Il est contre l’avortement et promet d’intervenir pour en resserrer l’accès, tant à l’étranger qu’au Canada. Il souhaite ainsi que les transferts en santé que verse le fédéral aux provinces ne puissent plus servir à financer les services d’avortement — car il ne s’agit pas d’un soin de santé, stipule-t-il. Il permettrait en outre à des députés de présenter des projets de loi d’initiative parlementaire sur cet enjeu.


Quant au mariage entre conjoints de même sexe, l’aspirant candidat évite d’énoncer sa position personnelle. Mais M. Décarie argue qu’il viendrait modifier la définition du mariage afin que seules les unions religieuses puissent porter ce nom. Les autres ne seraient pas qualifiées de « mariages », mais seulement d’« unions civiles ». « C’est une façon de rétablir le respect des traditions historiques. »


Comme le parti qu’il aspire à diriger, il s’oppose à la taxe carbone fédérale « inefficace ». M. Décarie croit aux changements climatiques, mais laisse les scientifiques se prononcer quant à savoir s’ils sont causés par l’homme. « Il n’y a pas de consensus. » Il s’oppose à tout registre des armes à feu.


Prônant un gouvernement fédéral décentralisateur, il n’interviendrait pas dans une contestation de la loi québécoise sur la laïcité.


L’appui des pro-vie


Bien que M. Décarie ne soit pas connu du grand public, son nom circule déjà dans les milieux socio-conservateurs et pro-vie. Une part de l’équipe de campagne qui avait épaulé l’ex-député Brad Trost, en 2017, lui prêtera main-forte.


M. Trost était arrivé quatrième lors de cette dernière course à la chefferie. Il compte lui aussi aider M. Décarie en lui faisant profiter de son réseau de membres et de donateurs. M. Trost note que, si les conservateurs sociaux s’organisent, ils peuvent mobiliser 30 000 membres pour influencer le vote — qui avait compté 142 000 votants il y a deux ans.


Les groupes antiavortement n’ont pas encore décidé derrière quels candidats ils se rangeront pour tenter, justement, de peser dans le choix du prochain chef.
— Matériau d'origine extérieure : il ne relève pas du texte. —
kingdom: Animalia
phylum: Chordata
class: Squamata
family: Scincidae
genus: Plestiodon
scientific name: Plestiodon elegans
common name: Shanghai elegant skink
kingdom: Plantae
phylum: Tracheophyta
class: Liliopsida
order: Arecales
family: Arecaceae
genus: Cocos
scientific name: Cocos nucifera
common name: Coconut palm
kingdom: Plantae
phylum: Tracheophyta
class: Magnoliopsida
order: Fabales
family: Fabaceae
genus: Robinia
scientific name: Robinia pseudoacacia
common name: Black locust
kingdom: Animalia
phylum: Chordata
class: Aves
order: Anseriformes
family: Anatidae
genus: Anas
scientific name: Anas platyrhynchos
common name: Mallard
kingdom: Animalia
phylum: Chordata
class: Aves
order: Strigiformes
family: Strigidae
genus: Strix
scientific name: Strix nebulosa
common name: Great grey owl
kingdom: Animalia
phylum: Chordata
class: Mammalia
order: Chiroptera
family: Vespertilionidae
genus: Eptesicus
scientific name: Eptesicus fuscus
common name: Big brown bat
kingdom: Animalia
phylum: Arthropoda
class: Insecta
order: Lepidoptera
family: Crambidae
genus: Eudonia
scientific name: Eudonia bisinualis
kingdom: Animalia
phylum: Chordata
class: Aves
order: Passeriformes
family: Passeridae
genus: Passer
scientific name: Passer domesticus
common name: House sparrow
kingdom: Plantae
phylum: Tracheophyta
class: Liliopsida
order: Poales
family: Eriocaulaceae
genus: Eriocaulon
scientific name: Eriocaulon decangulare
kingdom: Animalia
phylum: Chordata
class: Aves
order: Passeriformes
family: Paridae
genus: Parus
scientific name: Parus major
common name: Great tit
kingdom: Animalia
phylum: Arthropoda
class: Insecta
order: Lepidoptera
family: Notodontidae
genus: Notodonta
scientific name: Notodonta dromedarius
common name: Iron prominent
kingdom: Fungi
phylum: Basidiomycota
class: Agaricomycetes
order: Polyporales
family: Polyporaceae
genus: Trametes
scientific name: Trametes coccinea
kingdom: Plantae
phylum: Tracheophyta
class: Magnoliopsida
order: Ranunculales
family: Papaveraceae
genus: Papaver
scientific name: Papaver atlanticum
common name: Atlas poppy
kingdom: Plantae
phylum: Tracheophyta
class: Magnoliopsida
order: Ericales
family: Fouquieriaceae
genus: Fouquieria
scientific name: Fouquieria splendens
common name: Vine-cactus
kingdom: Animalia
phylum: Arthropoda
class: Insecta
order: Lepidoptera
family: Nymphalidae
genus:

Matthew Wojciechowski, du groupe Campaign Life Coalition, veut d’abord voir les positions que défendront les aspirants chefs lors de la campagne. Mais il a déjà repéré la candidature de Richard Décarie, un « candidat prometteur » et « assurément attirant ».


Pierre Poilievre est aussi considéré comme pro-vie par le CLC, qui estime qu’il pourrait être « digne d’appui ». M. Wojciechowski craint cependant que le député et ex-ministre se montre plus prudent et veuille éviter des débats sur l’avortement.


Fortier abandonne


L’ex-ministre et sénateur Michael Fortier a pour sa part renoncé à briguer la chefferie, constatant qu’il n’avait pas de chance de l’emporter puisque ses positions tranchent trop avec celles d’une majorité des conservateurs. Il a reproché au parti, dans une lettre ouverte à La Presse+, de traîner encore « ses démons sur les questions morales » et d’être devenu « des climatosceptiques » aux yeux des Canadiens.


Tout indique que l’ex-ministre Peter MacKay se portera candidat, tout comme le député Erin O’Toole.


La députée Marilyn Gladu a annoncé officiellement jeudi qu’elle sera de la course, comme l’homme d’affaires québécois Bryan Brulotte, qui en a fait l’annonce lundi.